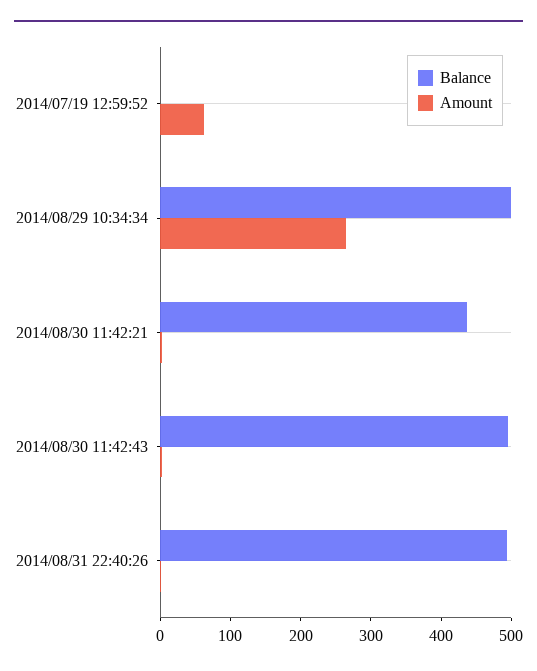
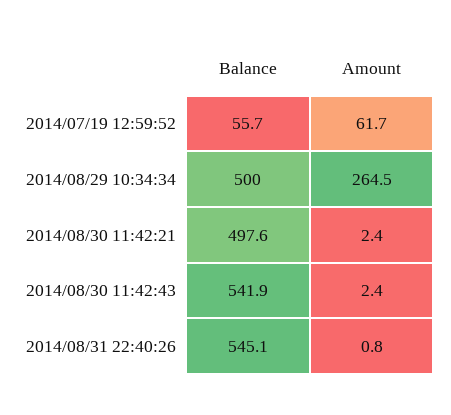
Balance, 2014/07/19 12:59:52: 0 -> 55.7
Balance, 2014/08/30 11:42:21: 440 -> 497.6
Balance, 2014/08/30 11:42:43: 500 -> 541.9
Balance, 2014/08/31 22:40:26: 500 -> 545.1

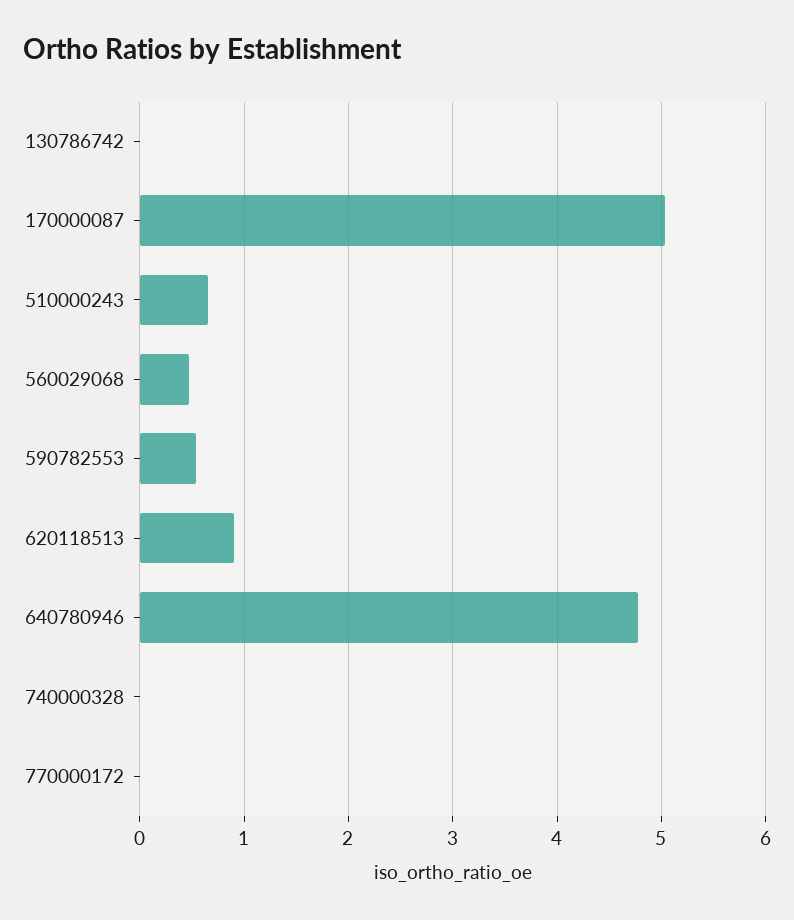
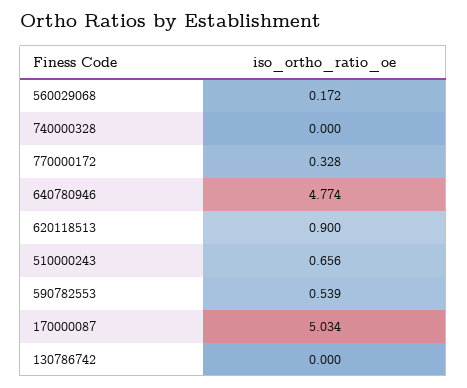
560029068: 0.5 -> 0.172
770000172: 0 -> 0.328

____________

Work required
Please return the listing above exactly and leave every picture out.

Final answer
Balance, 2014/07/19 12:59:52: 0 -> 55.7
Balance, 2014/08/30 11:42:21: 440 -> 497.6
Balance, 2014/08/30 11:42:43: 500 -> 541.9
Balance, 2014/08/31 22:40:26: 500 -> 545.1

560029068: 0.5 -> 0.172
770000172: 0 -> 0.328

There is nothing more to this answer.